2. Karen is sitting right beside me on our little bedroom couch. Pride & Prejudice is the ultimate story of the desperate need for love and marriage in a proper middle class family.There is so much of Karen in Lizzie. There is so much of me in Darcy's desperate love of Lizzie. Karen is sitting right beside me on our little couch and a major part of me just wants to fall to the ground, grab my wife's knees and thank her, thank her, endlessly express my gratitude for loving me,for marrying me, for putting up with me all these years..."
It's finally dawned on me that there's a reason why I find Robert Avreche's "How I Married Karen" series so fascinating: My experience was exactly the opposite of his.

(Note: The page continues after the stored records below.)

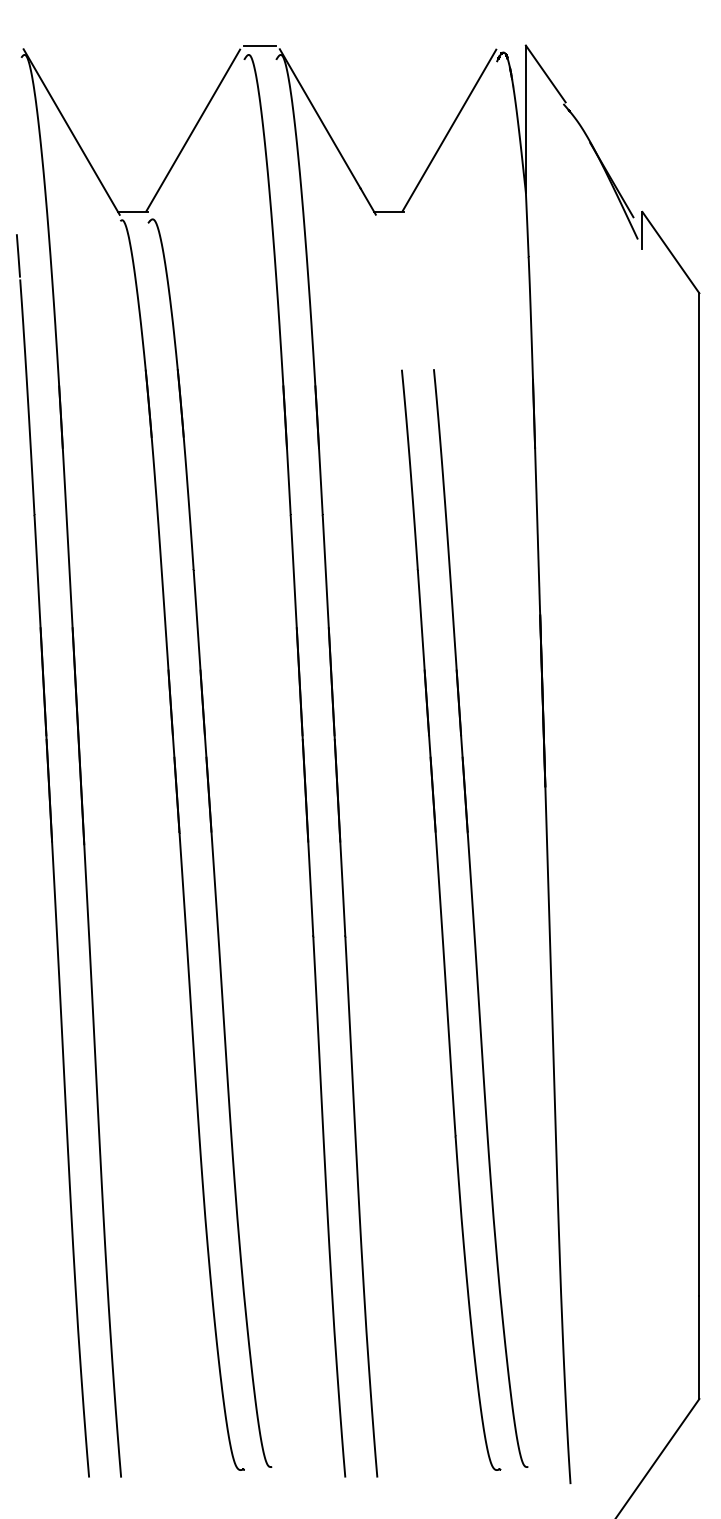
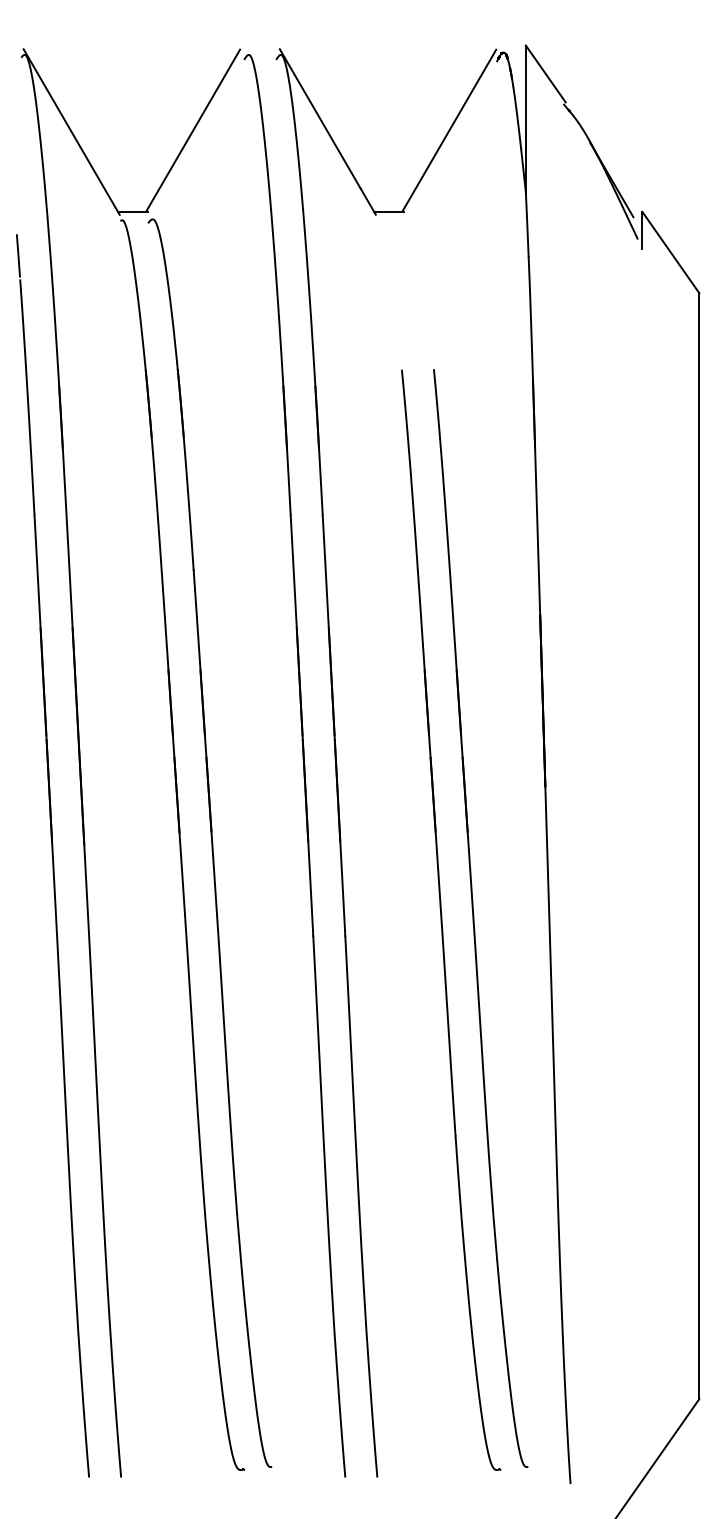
line at (260, 45): present -> none
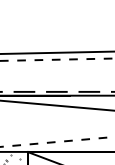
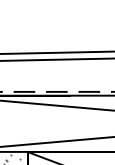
line at (57, 59): dashed -> solid
line at (57, 141): dashed -> solid
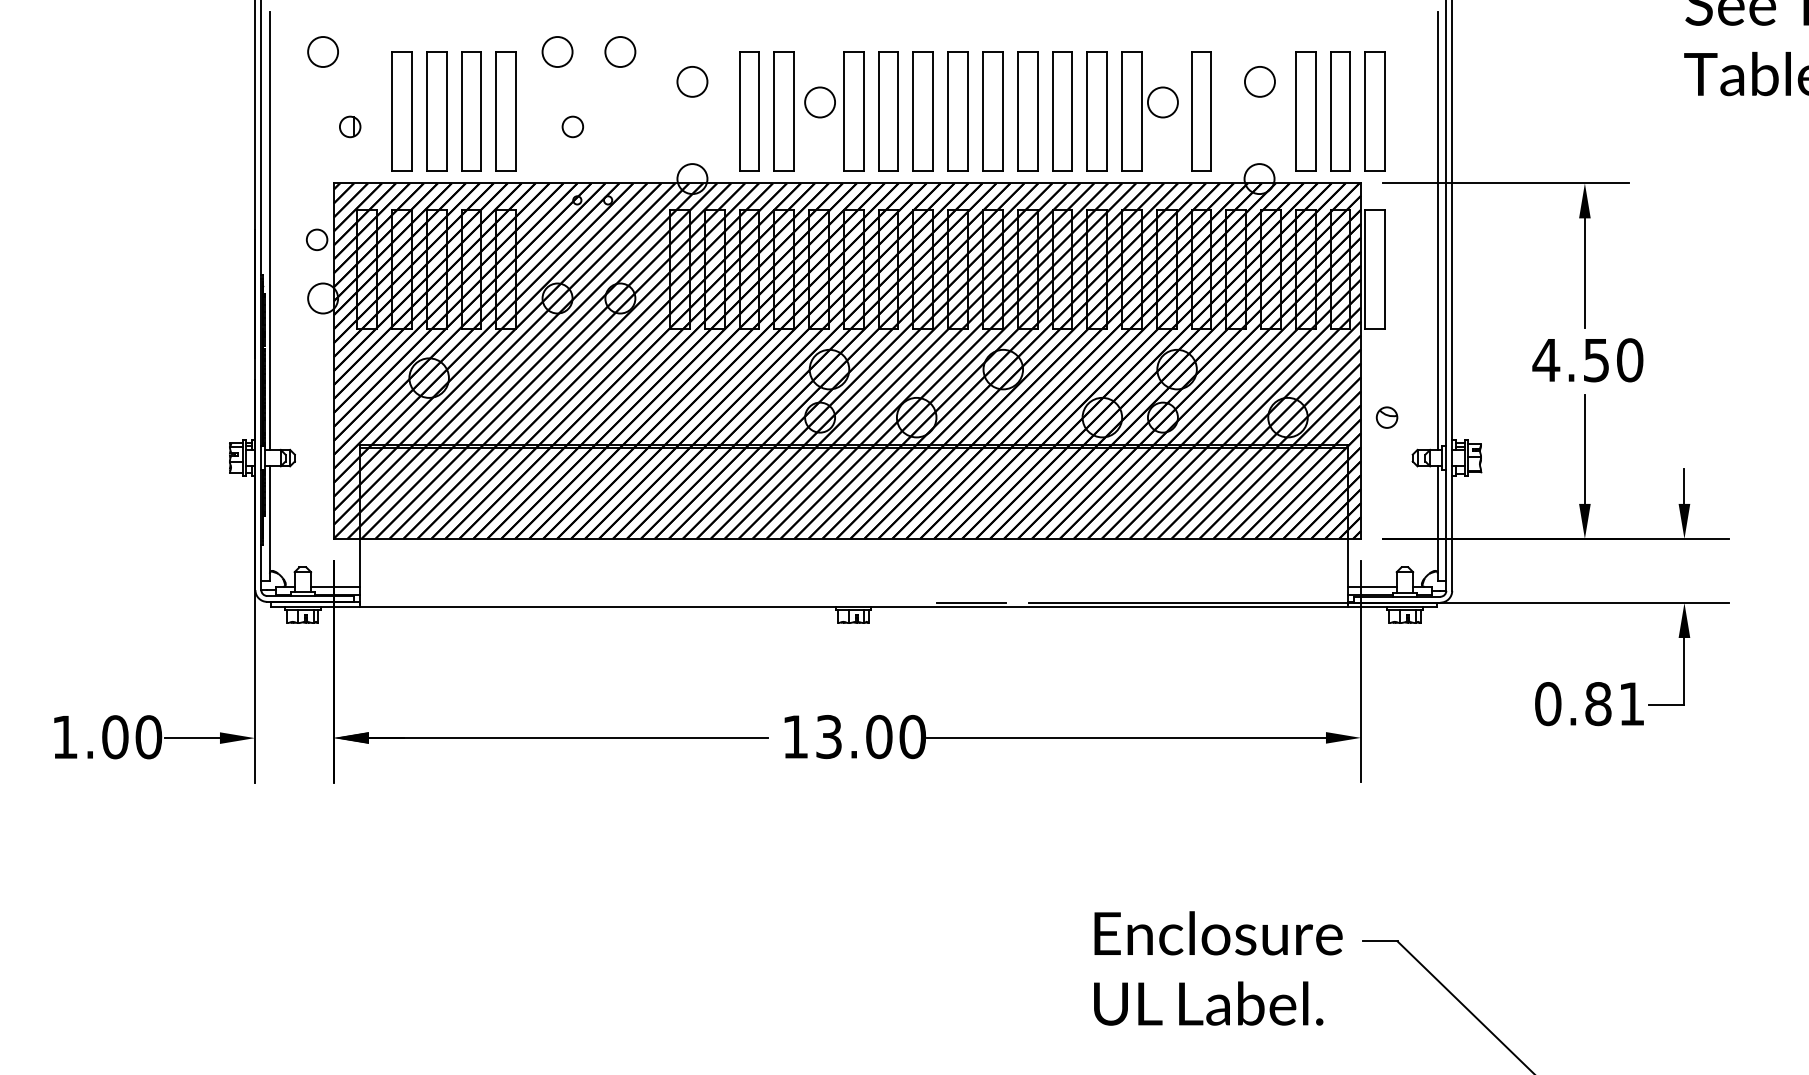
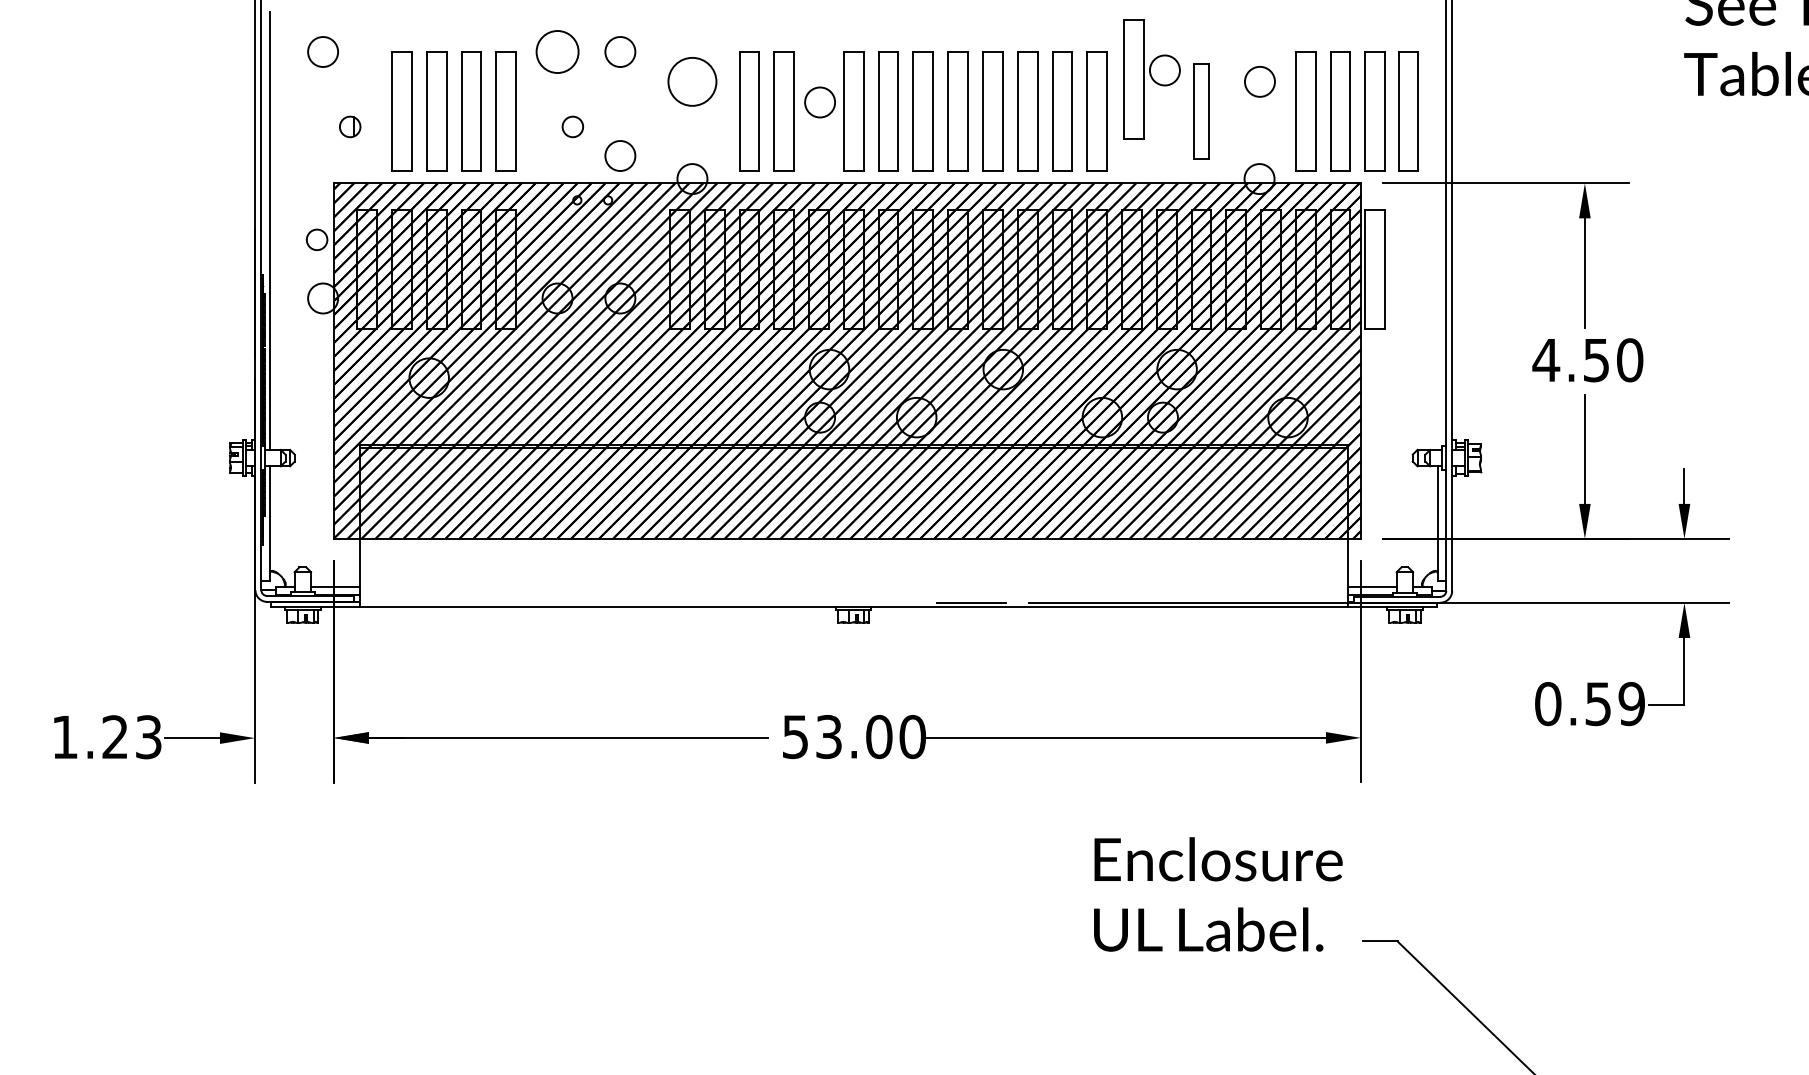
circle at (557, 51) size: 33x32 px -> 45x44 px
circle at (692, 81) diameter: 30 px -> 48 px
part at (1149, 111) position: (1149, 111) -> (1151, 79)
part at (1201, 111) size: 21x121 px -> 17x97 px
part at (1408, 111): none -> present
circle at (620, 155): none -> present
line at (1437, 230): present -> none
part at (1386, 417): present -> none
text at (1614, 704): 0.81 -> 0.59
text at (132, 737): 1.00 -> 1.23
text at (795, 737): 13.00 -> 53.00
text at (1218, 968) position: (1218, 968) -> (1218, 894)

My husband and I met in synagogue, and knew each other for about a year and a half before we started dating. We were friends long before any other possibility had occurred to us. I joke that we got married because we got tired of commuting across Central Park to each other's apartments to stuff envelopes for synagogue mailings.
My husband and I never went through the kind of "interview" that many people do on first dates (and/or on "shidduch" [looking for a marriage partner] dates), because we already knew the answers to the sort of questions that one would ask. And we already knew that we shared interests. Our relationship grew naturally. I cannot tell you how much I recommend this approach to relationships: Instead of looking, specifically, for that special person, just do what you enjoy, and, with any luck, you'll find somone else who enjoys the same things. I've made most of my friends that way, and, in the long run, found my husband that way, too.
On the other hand, I've never had that "struck by lightning" experience in romance that Robert describes so beautifully. "Love at first sight and forever" is just not the way my own life happened to work out. So I guess I'm living that experience vicariously.
Love growing from friendship, or love head-over-heels from the start. Both are wonderful. But you can have only one.
2 Comments:
I think my hubby and I fall somewhere in between - there was definitely "infatuation at first sight" - and we became betrothed (not engaged - a more private covenant) after only knowing each other eight days.
But in the 8 and a half years since then, we've also had the most wonderful friendship. I'm a firm believer that you have to not only love, but also genuinely like, your partner.
Infatuation at first sight plus a life-long love and friendship--that's a wonderful kind of marriage. I guess there are other roads that can take people to the same good place.